Hinter jedem Krebsbetroffenen stehen auch Angehörige. Diese werden allzu oft vergessen. Sie sind für die Betroffenen meistens die wichtigste Stütze und kommen mit ihren eigenen Bedürfnissen oft zu kurz, denn auch sie brauchen Unterstützung.

Angehörige übernehmen in der Schweiz einen bedeutenden Teil der Betreuungsarbeit von Krebsbetroffenen. Für die meisten von ihnen ist der Spagat zwischen Care-Arbeit, Berufsalltag, Kinderbetreuung und eigenen Bedürfnissen äusserst schwierig. «Ich fühlte mich emotional und körperlich erschöpft. Doch ich sagte mir immer wieder: “Es geht nicht um mich. Ich habe keinen Krebs und darf gesund sein.” Mit diesen Schuldgefühlen leben zu lernen, war nicht einfach», erzählt beispielsweise Karel, 47, die mittlerweile andere Angehörige auf ihrem Weg unterstützt.

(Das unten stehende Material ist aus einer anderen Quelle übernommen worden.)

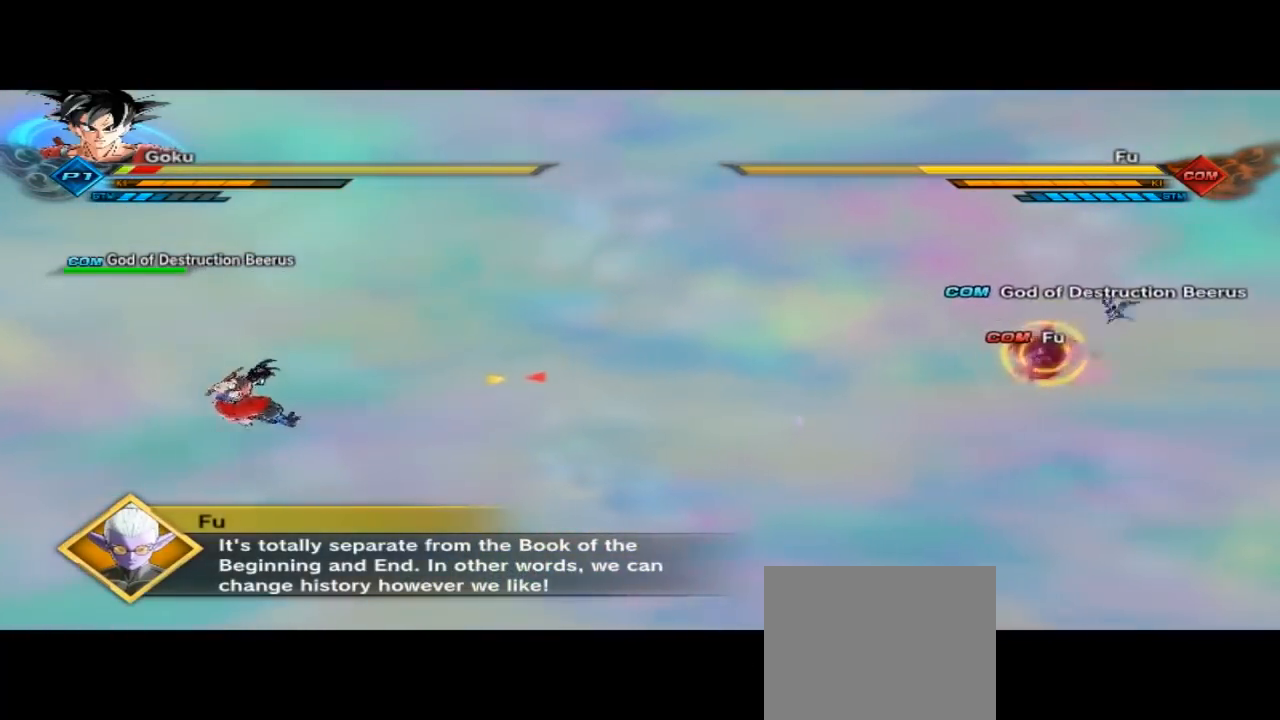
{"buttons": [], "left_stick": "up-right", "right_stick": "center", "button_events": []}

SGK-S will Situation der betreuenden Angehörigen verbessern

Mitte Oktober hat die ständerätliche Kommission für Soziale Sicherheit und Gesundheit SGK-S als Antwort auf eine Motion von Ständerätin Marianne Maret anerkannt, dass die Situation der betreuenden Angehörigen verbessert werden muss. Sie wird sich nun mit entsprechenden Lösungsvorschlägen befassen. Eine Möglichkeit wäre, eine nationale Strategie der betreuenden Angehörigen zu erarbeiten und eine einheitliche Definition der Angehörigenbetreuung festzulegen. Ein klar definierter Status, wie er beispielsweise in Belgien existiert, würde auch den je nach Kanton unterschiedlichen Anspruch auf bestimmte Leistungen (Entlastungsangebote, Sozialleistungen usw.) vereinheitlichen.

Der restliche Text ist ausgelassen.